_Stored items_
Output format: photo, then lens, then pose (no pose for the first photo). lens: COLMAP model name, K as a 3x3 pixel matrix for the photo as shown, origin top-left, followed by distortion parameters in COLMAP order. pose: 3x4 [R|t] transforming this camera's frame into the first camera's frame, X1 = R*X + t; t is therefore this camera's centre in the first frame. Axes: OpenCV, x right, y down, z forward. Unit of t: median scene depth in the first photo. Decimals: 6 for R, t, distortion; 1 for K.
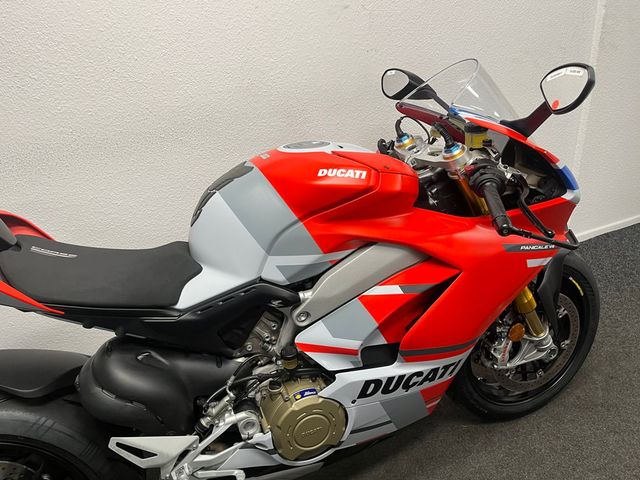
lens RADIAL K [[491.5, 0, 320.0], [0, 491.5, 240.0], [0, 0, 1]] dist [0.084096, -0.091571]
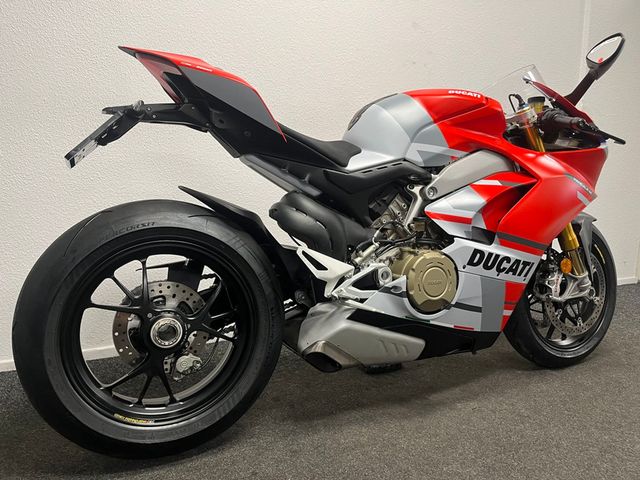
lens RADIAL K [[491.5, 0, 320.0], [0, 491.5, 240.0], [0, 0, 1]] dist [0.084096, -0.091571]
pose [[0.991856, 0.093665, 0.086302, -0.435632], [-0.060211, 0.941947, -0.330318, 0.732832], [-0.112231, 0.322431, 0.939916, -0.193543]]
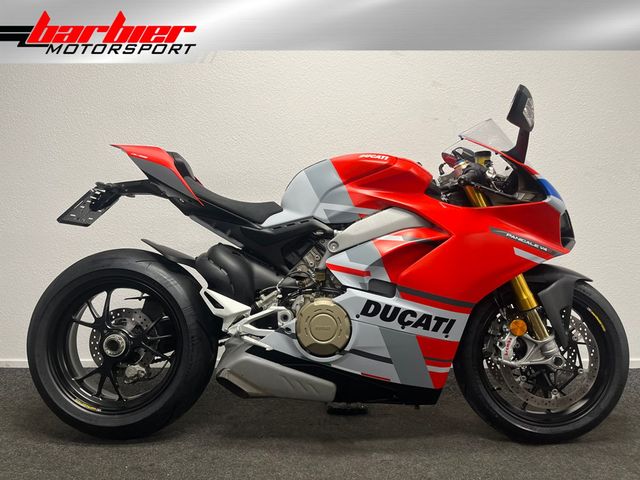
lens RADIAL K [[491.5, 0, 320.0], [0, 491.5, 240.0], [0, 0, 1]] dist [0.084096, -0.091571]
pose [[0.919661, 0.113236, -0.376033, 0.479853], [-0.249938, 0.907336, -0.338043, 0.645421], [0.302909, 0.404870, 0.862744, -0.309056]]
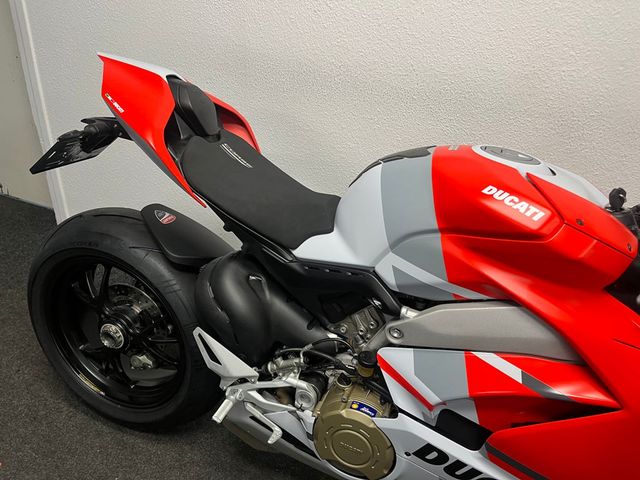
lens RADIAL K [[491.5, 0, 320.0], [0, 491.5, 240.0], [0, 0, 1]] dist [0.084096, -0.091571]
pose [[0.729335, 0.465638, -0.501251, 0.222484], [-0.441204, 0.880064, 0.175572, -0.079733], [0.522886, 0.093103, 0.847303, 0.177064]]
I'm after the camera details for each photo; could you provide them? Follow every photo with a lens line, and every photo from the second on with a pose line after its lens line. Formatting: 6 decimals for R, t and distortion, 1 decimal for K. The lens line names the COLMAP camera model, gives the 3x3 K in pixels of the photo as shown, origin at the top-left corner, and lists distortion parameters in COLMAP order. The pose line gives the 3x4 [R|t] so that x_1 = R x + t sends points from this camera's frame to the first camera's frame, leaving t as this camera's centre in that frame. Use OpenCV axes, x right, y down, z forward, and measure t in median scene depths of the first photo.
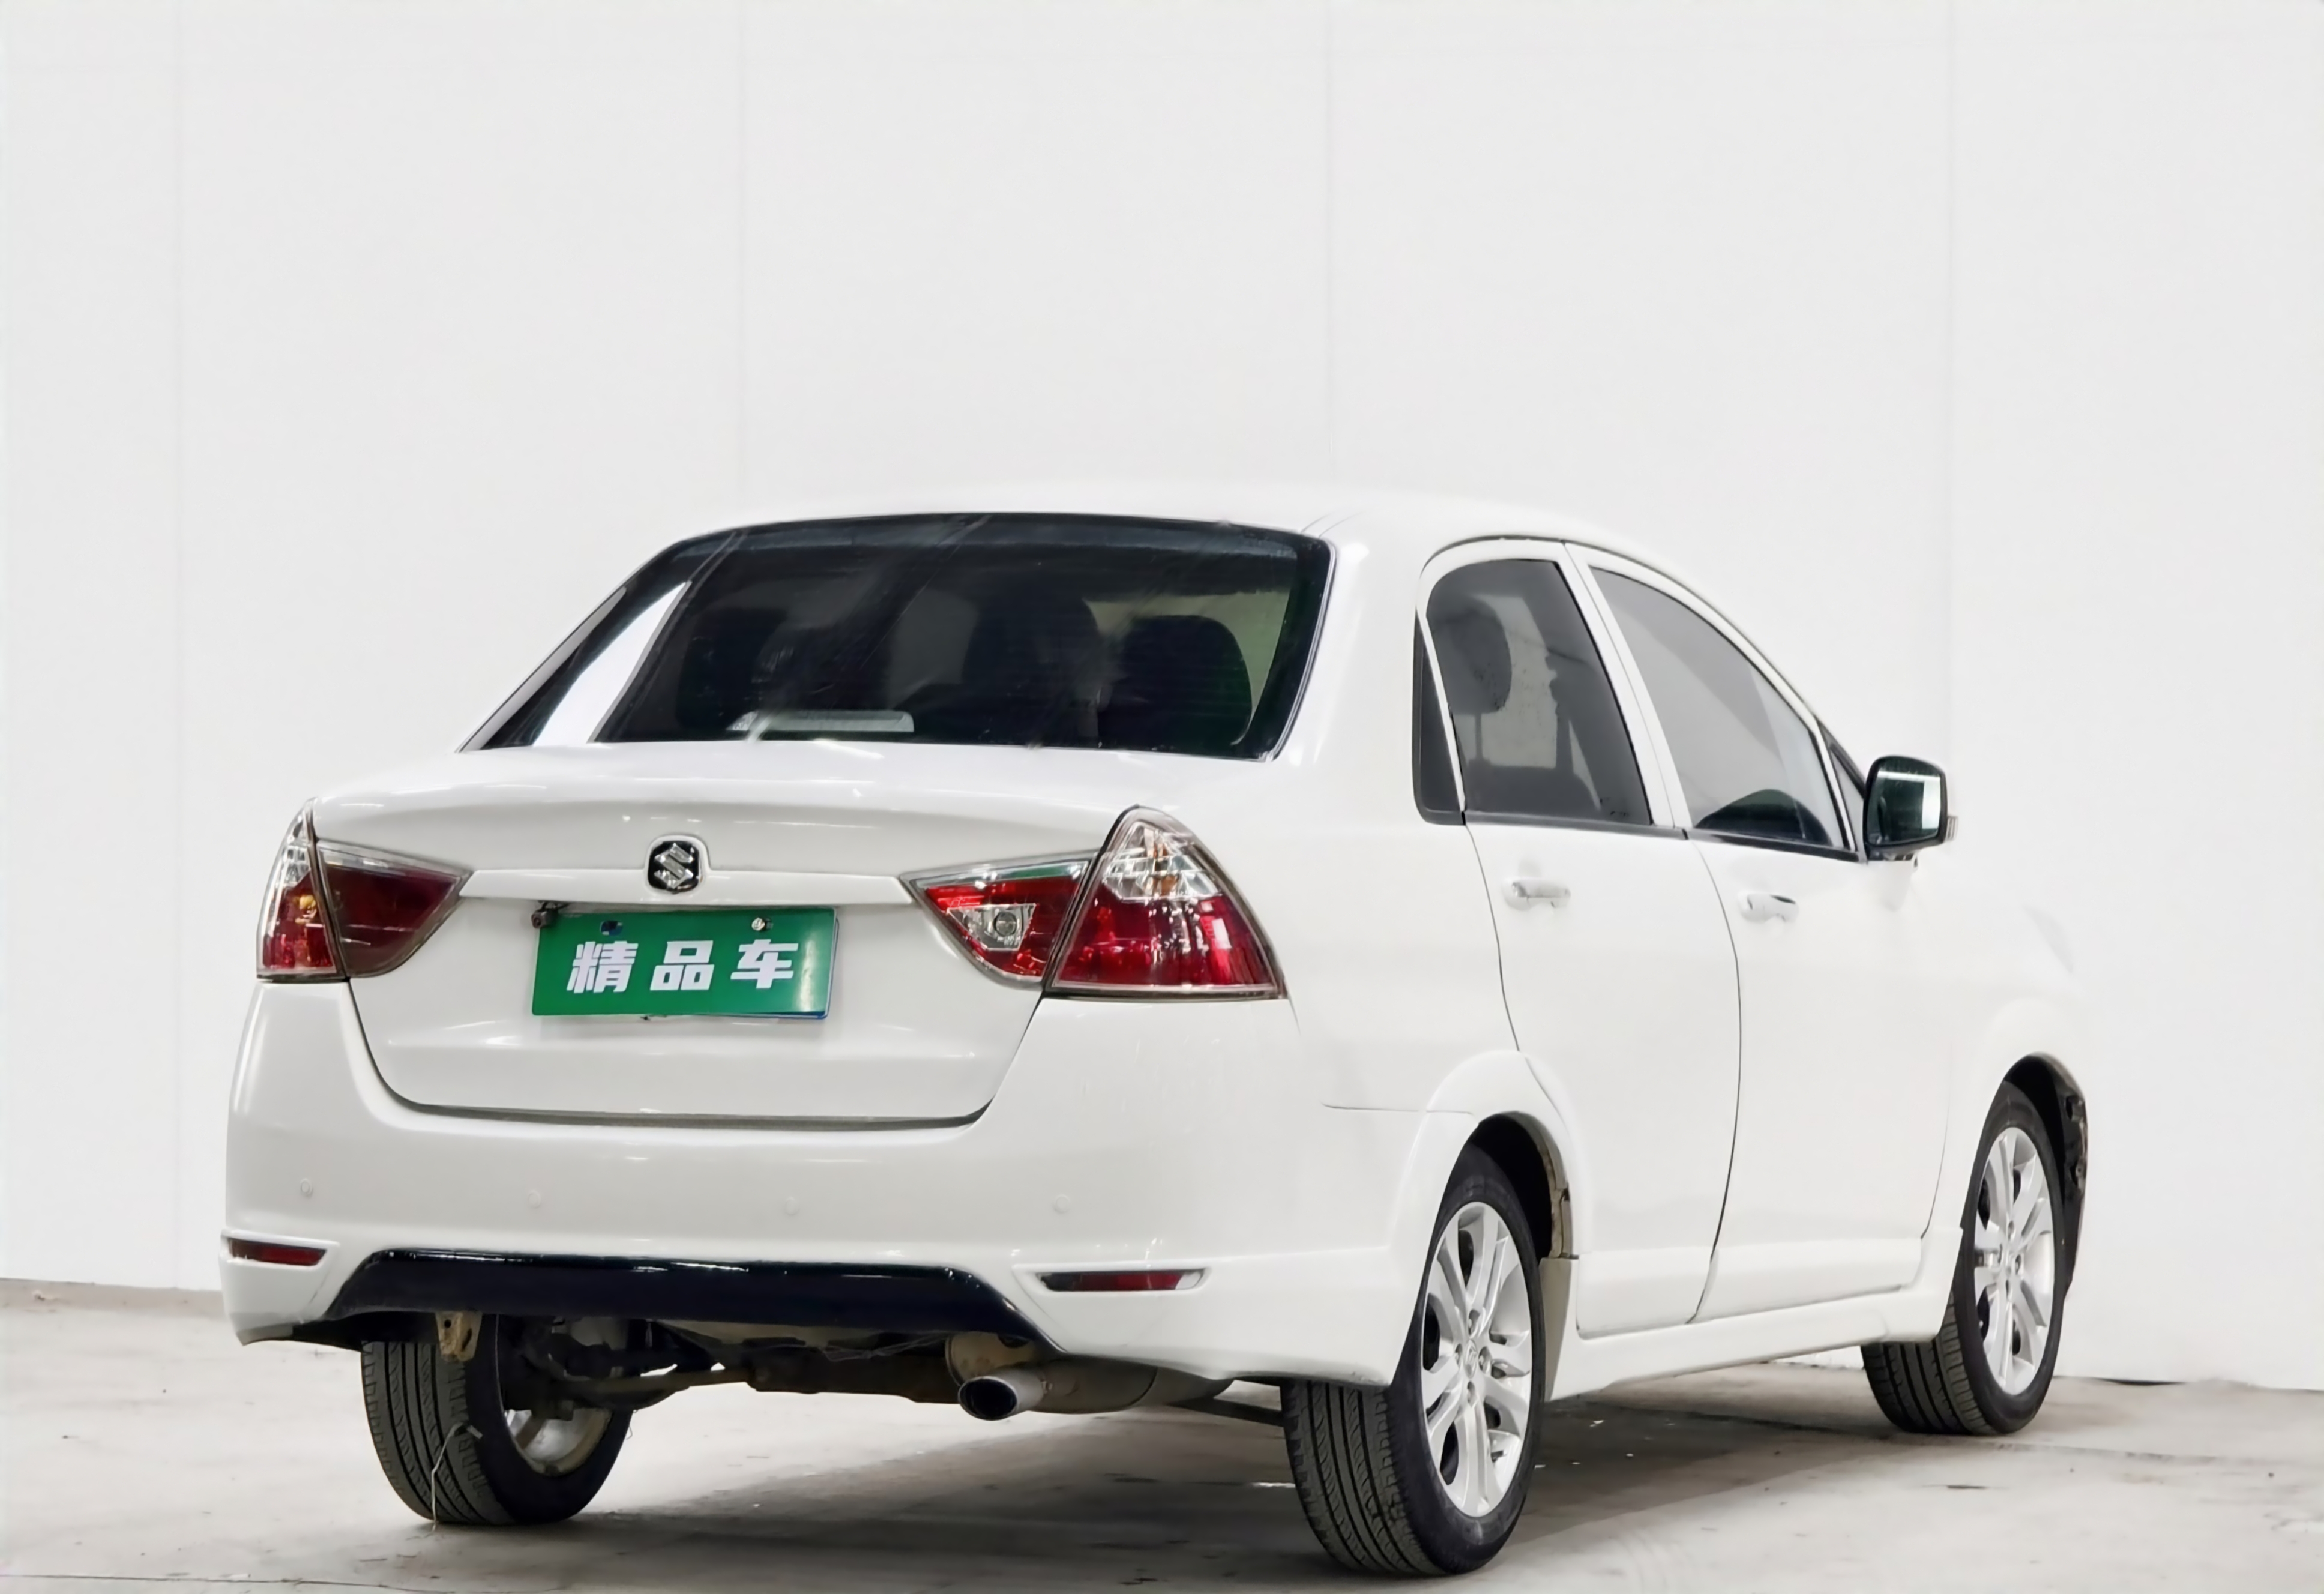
lens RADIAL K [[9277.1, 0, 1162.8], [0, 9277.1, 795.0], [0, 0, 1]] dist [0.400429, 0.000000]
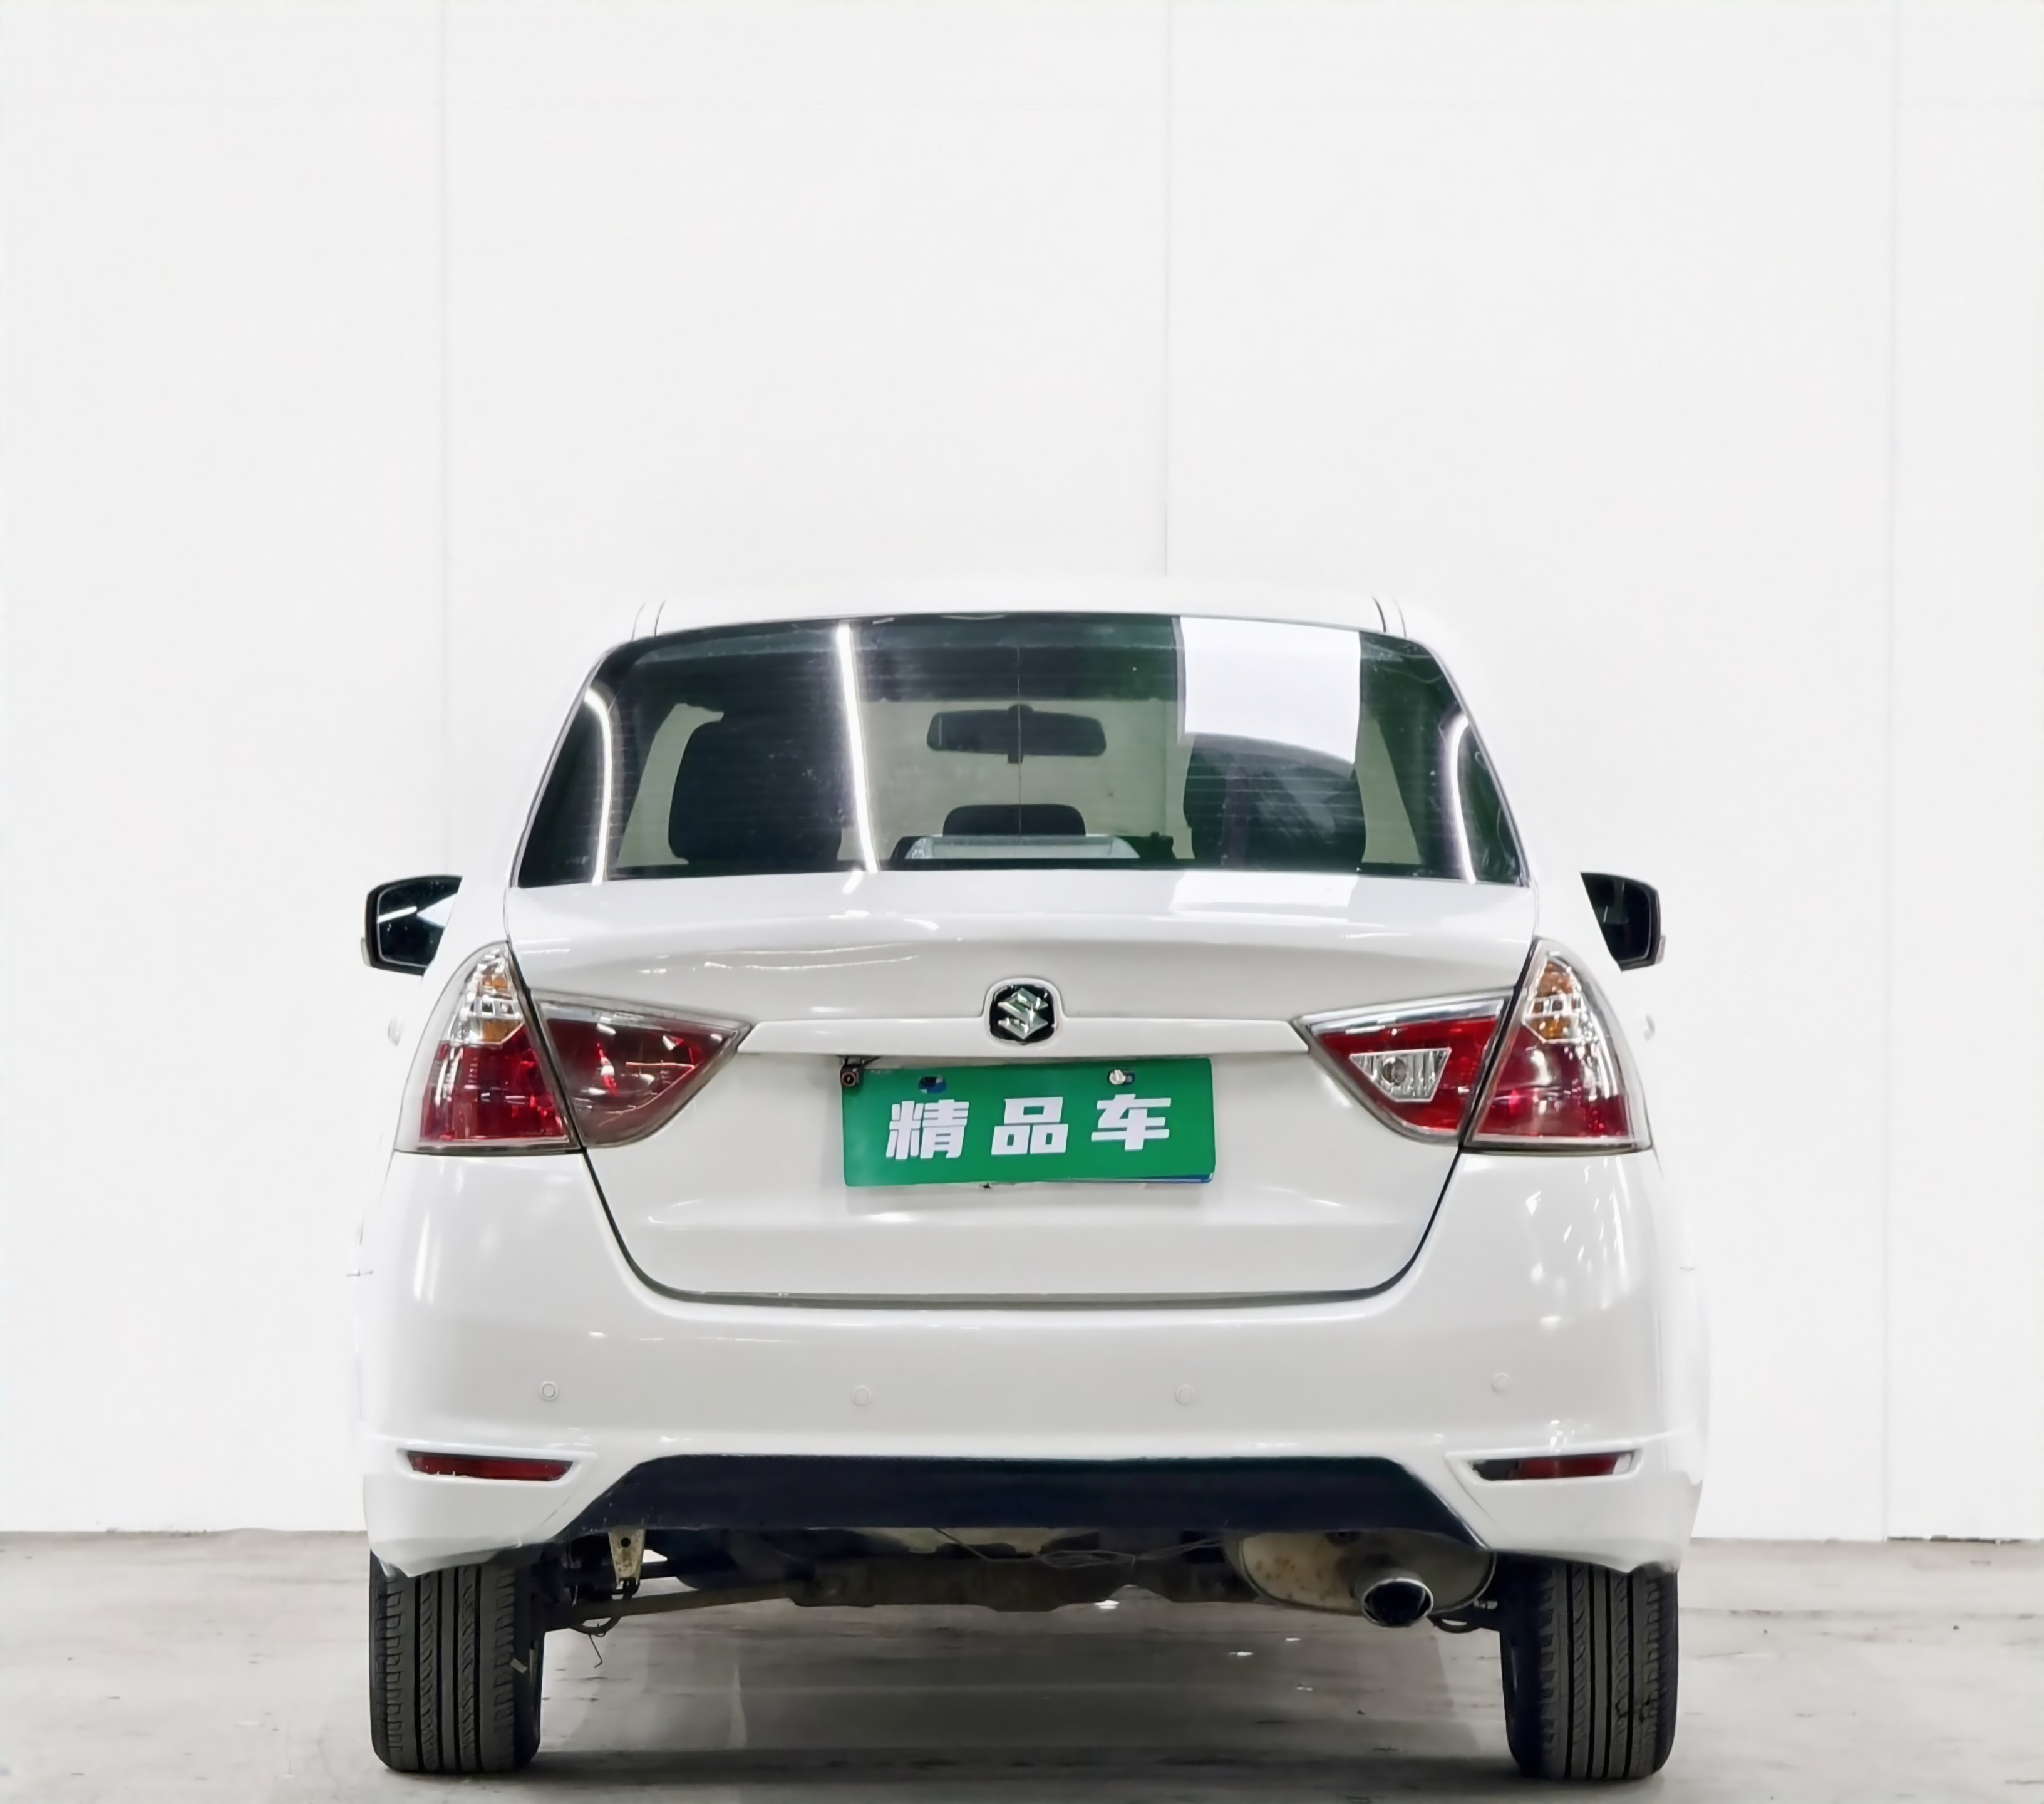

_Task objective_
State only how many lines of the records contain the string "frame".

_Result for this task_
2